Detection Strategies
- Audit installed WordPress plugins for Geo Mashup at version 1.13.19 or earlier and flag affected sites for prioritized patching.
- Inspect web server and WAF logs for HTTP requests targeting Geo Mashup action parameters and review response bodies for credential-shaped strings.
- Correlate WordPress access logs with Google Cloud and GeoNames API usage telemetry to identify credential reuse from unexpected origins.
Monitoring Recommendations
- Enable HTTP referer and rate-limit monitoring on Google Maps API keys, and restrict keys to the expected site domains.
- Alert on outbound API calls to Google Maps and GeoNames originating from IPs outside the WordPress hosting infrastructure.
- Monitor for new or modified WordPress plugin files and configuration options that suggest tampering or post-exploitation activity.
How to Mitigate CVE-2026-7552
Immediate Actions Required
- Update the Geo Mashup plugin to the patched release that follows version 1.13.19 as soon as the WordPress.org repository publishes the fix in changeset 3503627.

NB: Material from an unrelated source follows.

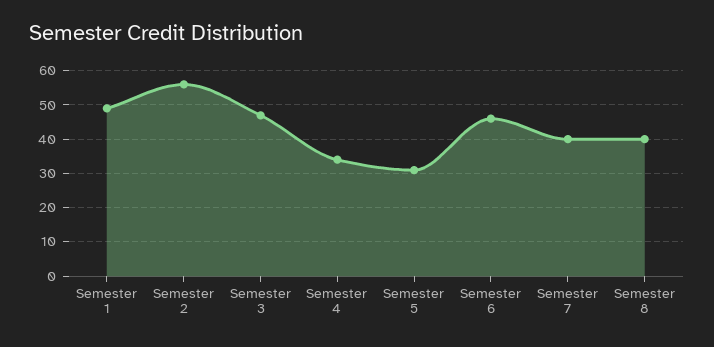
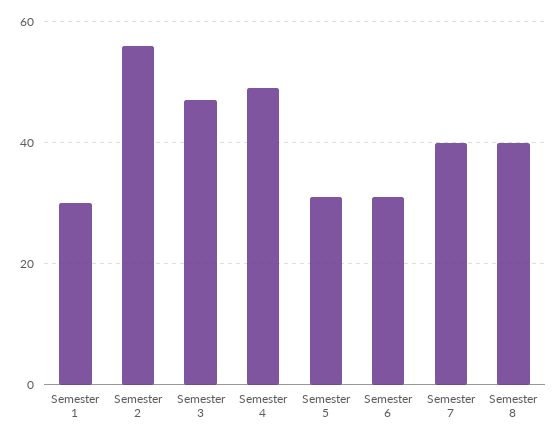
Semester 1: 50 -> 30
Semester 4: 35 -> 50
Semester 6: 45 -> 30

- Rotate the Google Maps API key and GeoNames credentials configured in Geo Mashup, treating the existing values as compromised.
- Apply HTTP referer, IP, and API restrictions to the new Google Maps API key in the Google Cloud Console to limit abuse if exposed again.

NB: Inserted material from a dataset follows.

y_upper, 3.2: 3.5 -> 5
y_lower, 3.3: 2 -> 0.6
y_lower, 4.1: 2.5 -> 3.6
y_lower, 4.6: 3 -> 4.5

- If the plugin is not in active use, deactivate and remove it until a patched version is verified and installed.
Patch Information
The vendor addressed CVE-2026-7552 in changeset 3503627, which introduces authorization checks on the previously unprotected code paths in geo-mashup.php at lines 515, 528, and 1525. Site administrators should upgrade Geo Mashup to the first release that includes this changeset and confirm the installed version via the WordPress admin Plugins screen.
Workarounds
- Restrict access to the Geo Mashup plugin endpoints at the web server or WAF layer until the patched version is installed.
- Scope the Google Maps API key to specific HTTP referers and required APIs in the Google Cloud Console to limit damage from disclosure.
- Remove or replace API credentials in plugin settings with low-privilege values until rotation and patching are complete.
Disclaimer: This content was generated using AI. While we strive for accuracy, please verify critical information with official sources.